For more information about the alumni tool select the LinkedIn alumni tool guide. If you are looking for help to set up or learn how to make the most out of your LinkedIn profile, select the LinkedIn guide for students or come to one of our workshops.

Other advice and guidance

Work experience
Work experience will provide a major boost to your employability when you graduate as well as giving you a real insight into what to expect from different occupations and industries. You will develop your confidence and professional skills while meeting colleagues who may assist with your career development.
Many organisations offer placement years and shorter internships or you could work part-time around your studies or approach organisations speculatively directly to negotiate short periods of work experience. Gradcracker advertises opportunities with larger organisations and can give you an early indication idea of what might be available to you.

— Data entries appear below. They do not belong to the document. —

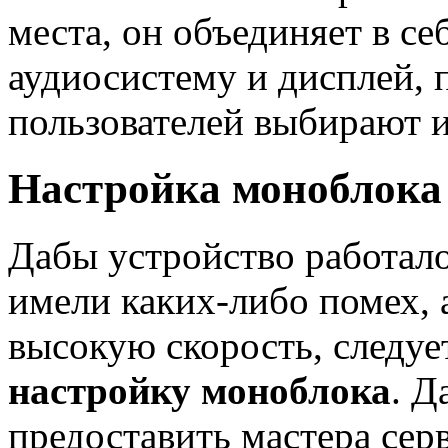
места, он объединяет в се
аудиосистему и дисплей,
пользователей выбирают и
Настройка моноблока
Дабы устройство работало
имели каких-либо помех, 
высокую скорость, следуе
настройку моноблока
. Д
предоставить мастера сер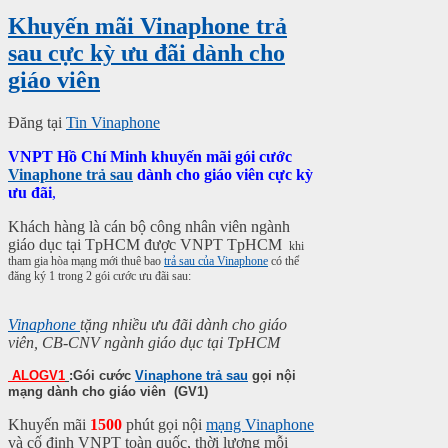
Khuyến mãi Vinaphone trả
sau cực kỳ ưu đãi dành cho
giáo viên
Đăng tại
Tin Vinaphone
VNPT Hồ Chí Minh khuyến mãi gói cước
Vinaphone trả sau
dành cho giáo viên cực kỳ
ưu đãi
,
Khách hàng là cán bộ công nhân viên ngành
giáo dục tại TpHCM được VNPT TpHCM
khi
tham gia hòa mạng mới thuê bao
trả sau của Vinaphone
có thể
đăng ký 1 trong 2 gói cước ưu đãi sau:
Vinaphone
tặng nhiều ưu đãi dành cho giáo
viên, CB-CNV ngành giáo dục tại TpHCM
ALOGV1
:Gói cước
Vinaphone trả sau
gọi nội
mạng dành cho giáo viên (GV1)
Khuyến mãi
1500
phút gọi nội
mạng Vinaphone
và cố định VNPT toàn quốc, thời lượng mỗi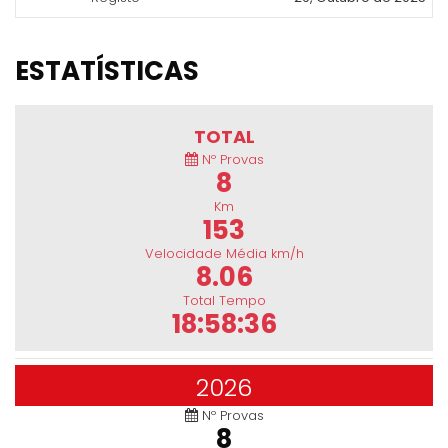
ESTATÍSTICAS
TOTAL
Nº Provas
8
Km
153
Velocidade Média km/h
8.06
Total Tempo
18:58:36
2026
Nº Provas
8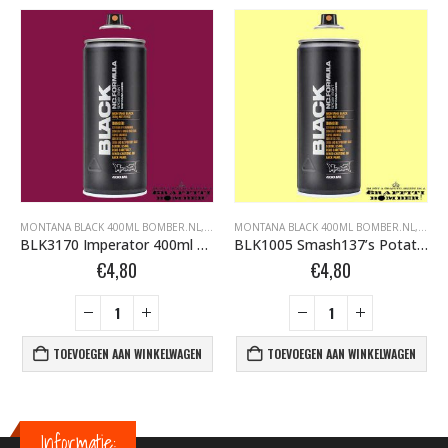
FFITI SPUITBUSSEN
ONTANA BLACK BOMBER.NL
MONTANA BLACK 400ML BOMBER.NL
,
MONTANA GRAFFITI SPUITBUSSEN
,
MONTANA BLACK BOMBER.NL
MONTANA BLACK 400ML BOMBER.NL
,
MONTANA GRAFFI
,
MONT
BLK3170 Imperator 400ml 351976
BLK1005 Smash137’s Potatoes 400ml 289941
€
4,80
€
4,80
TOEVOEGEN AAN WINKELWAGEN
TOEVOEGEN AAN WINKELWAGEN
Informatie: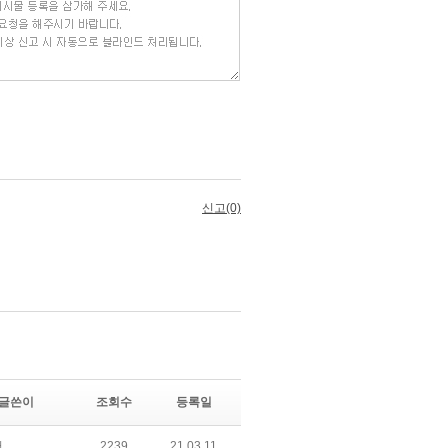
글쓴이
조회수
등록일
어
2239
21.03.11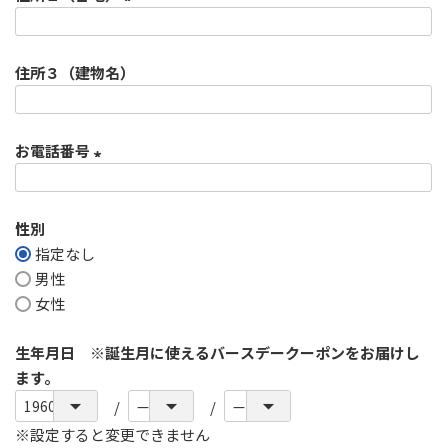
須
)
(
必
住所３（建物名）
須
)
お電話番号
(
必
性別
須
指定なし
)
男性
女性
生年月日 ※誕生月に使えるバースデークーポンをお届けし
ます。
※設定すると変更できません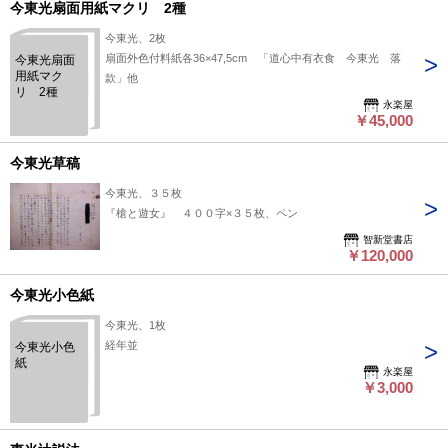
今東光扇面用紙マクリ 2種
今東光、2枚
扇面外色付料紙各36×47,5cm 「道心中有衣食 今東光 落
今東光扇面
用紙マク
款」他
リ 2種
永楽屋
￥45,000
今東光草稿
今東光、３５枚
『槍と遊女』 ４００字×３５枚、ペン
智新堂書店
￥120,000
今東光小色紙
今東光、1枚
経年並
今東光小色
紙
永楽屋
￥3,000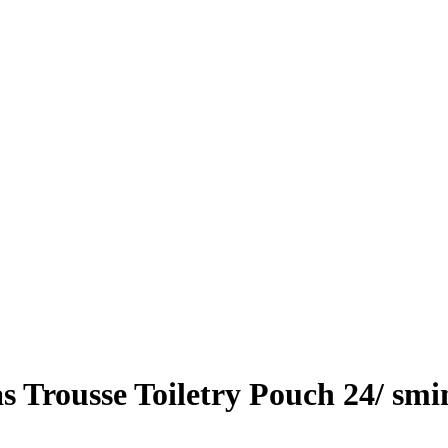
 Trousse Toiletry Pouch 24/ s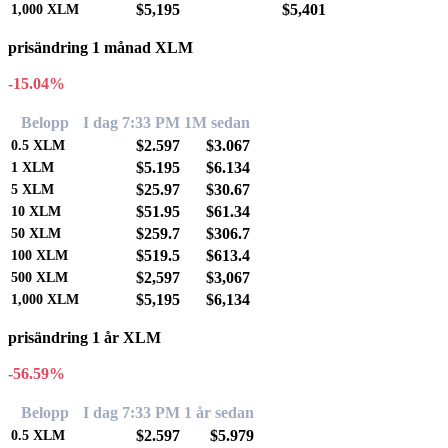
$5,195
$5,401
1,000
XLM
prisändring 1 månad XLM
-15.04%
Belopp
I dag 7:33 PM
1M sedan
$2.597
$3.067
0.5
XLM
$5.195
$6.134
1
XLM
$25.97
$30.67
5
XLM
$51.95
$61.34
10
XLM
$259.7
$306.7
50
XLM
$519.5
$613.4
100
XLM
$2,597
$3,067
500
XLM
$5,195
$6,134
1,000
XLM
prisändring 1 år XLM
-56.59%
Belopp
I dag 7:33 PM
1 år sedan
$2.597
$5.979
0.5
XLM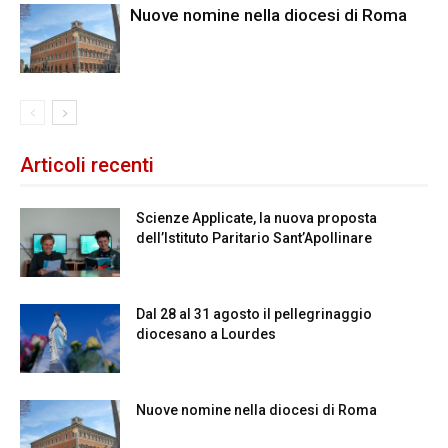
Nuove nomine nella diocesi di Roma
Articoli recenti
Scienze Applicate, la nuova proposta
dell’Istituto Paritario Sant’Apollinare
Dal 28 al 31 agosto il pellegrinaggio
diocesano a Lourdes
Nuove nomine nella diocesi di Roma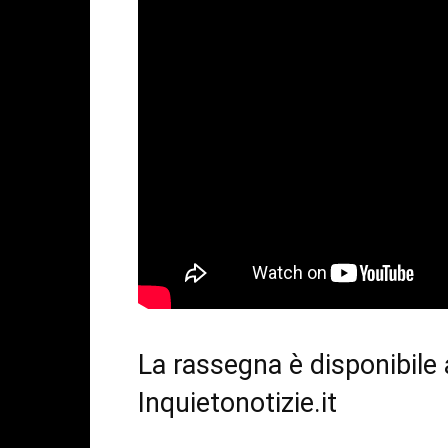
La rassegna è disponibile
Inquietonotizie.it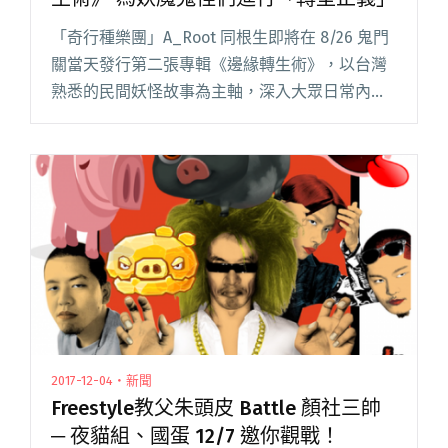
「奇行種樂團」A_Root 同根生即將在 8/26 鬼門
關當天發行第二張專輯《邊緣轉生術》，以台灣
熟悉的民間妖怪故事為主軸，深入大眾日常內心
恐懼，為這群被貼上負面標籤許久的妖魔鬼怪發
聲平反，希望讓大家在送走好兄弟的同時，也能
以不同視角重新認閱讀全文 "同根生在鬼門關當
天推出二專《邊緣轉生術》 為妖魔鬼怪們進行
「轉型正義」"
2017-12-04・新聞
Freestyle教父朱頭皮 Battle 顏社三帥
─ 夜貓組、國蛋 12/7 邀你觀戰！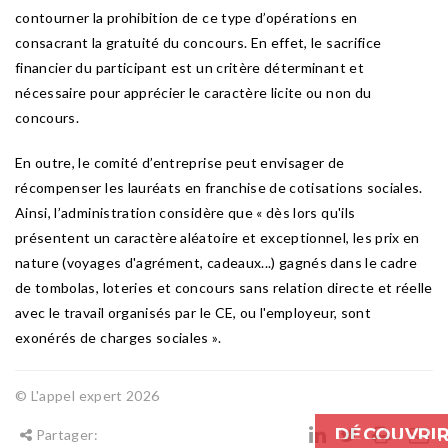
contourner la prohibition de ce type d’opérations en
consacrant la gratuité du concours. En effet, le sacrifice
financier du participant est un critère déterminant et
nécessaire pour apprécier le caractère licite ou non du
concours.
En outre, le comité d’entreprise peut envisager de
récompenser les lauréats en franchise de cotisations sociales.
Ainsi, l’administration considère que « dès lors qu'ils
présentent un caractère aléatoire et exceptionnel, les prix en
nature (voyages d'agrément, cadeaux...) gagnés dans le cadre
de tombolas, loteries et concours sans relation directe et réelle
avec le travail organisés par le CE, ou l'employeur, sont
exonérés de charges sociales ».
© L'appel expert 2026
DÉCOUVRI
Partager: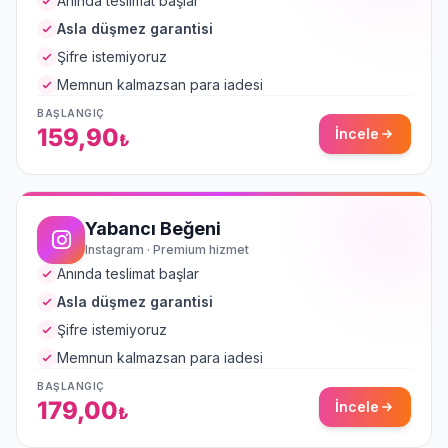
Anında teslimat başlar
Asla düşmez garantisi
Şifre istemiyoruz
Memnun kalmazsan para iadesi
BAŞLANGIÇ
159,90
İncele
₺
Yabancı Beğeni
Instagram · Premium hizmet
Anında teslimat başlar
Asla düşmez garantisi
Şifre istemiyoruz
Memnun kalmazsan para iadesi
BAŞLANGIÇ
179,00
İncele
₺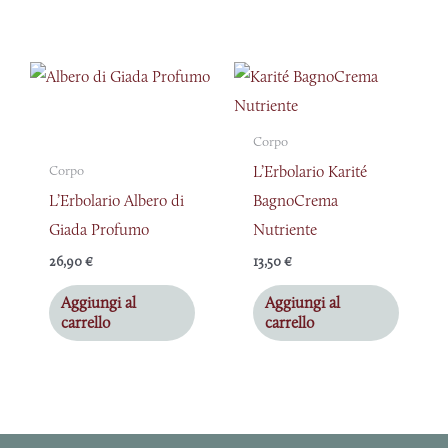
Corpo
L’Erbolario Karité
Corpo
L’Erbolario Albero di
BagnoCrema
Giada Profumo
Nutriente
26,90
€
13,50
€
Aggiungi al
Aggiungi al
carrello
carrello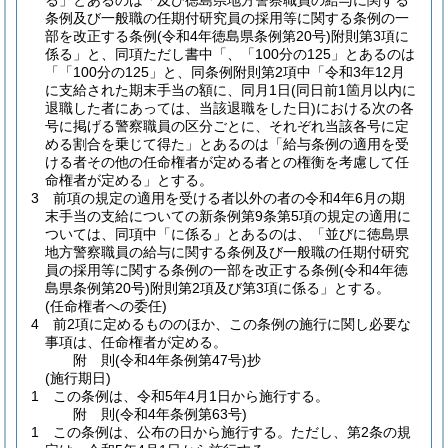
る」とあるのは「及び徳島県地方警察職員の給与に関する
条例及び一般職の任期付研究員の採用等に関する条例の一
部を改正する条例
(令和4年徳島県条例第20号)
附則第3項に
係る」と、同項ただし書中「、「100分の125」とあるのは
「「100分の125」と、同条例附則第2項中「令和3年12月
に支給された期末手当の額に、同月1日
(同日前1箇月以内に
退職した者にあっては、当該退職をした日)
における次の各
号に掲げる警察職員の区分ごとに、それぞれ当該各号に定
める割合を乗じて得た」とあるのは「給与条例の適用を受
ける者その他の任命権者が定める者との権衡を考慮して任
命権者が定める」とする。
3
前項の規定の適用を受ける者以外の者の令和4年6月の期
末手当の支給についての新条例第9条第5項の規定の適用に
ついては、同項中「に係る」とあるのは、「並びに徳島県
地方警察職員の給与に関する条例及び一般職の任期付研究
員の採用等に関する条例の一部を改正する条例
(令和4年徳
島県条例第20号)
附則第2項及び第3項に係る」とする。
(任命権者への委任)
4
前2項に定めるもののほか、この条例の施行に関し必要な
事項は、任命権者が定める。
附
則
(令和4年
条例第47号)
抄
(施行期日)
1
この条例は、令和5年4月1日から施行する。
附
則
(令和4年
条例第63号)
1
この条例は、公布の日から施行する。
ただし、第2条の規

The University of Plymouth Students’ Union also offers a wide range of volunteering opportunities and there are many organisations within the not-for-profit sector who could benefit from your skills and expertise and volunteering generally will help to build your employability skills, confidence and make a real impact on your CV. 
Clubs and societies
Engaging in a sport or society shows employers you are engaged and seek out opportunities, it also helps you improve your teamwork, communication and negotiation skills. Committee members develop leadership, diplomacy and organisational skills and will gain experience of meetings, handling funds, and society promotion.
You may choose to join a society that is specifically linked to robotics such as RoboSoc or take the opportunity to explore the huge range of clubs, societies and sports, all of which can help you to broaden your horizons and explore new interests.
Tutor and academic support
Your tutor and other academic staff have experience and contacts across industry and academia, so do approach them for advice and insights into careers you are considering. Your tutor will ultimately be writing references for your employment or further study applications, so establishing a positive relationship with this person is invaluable.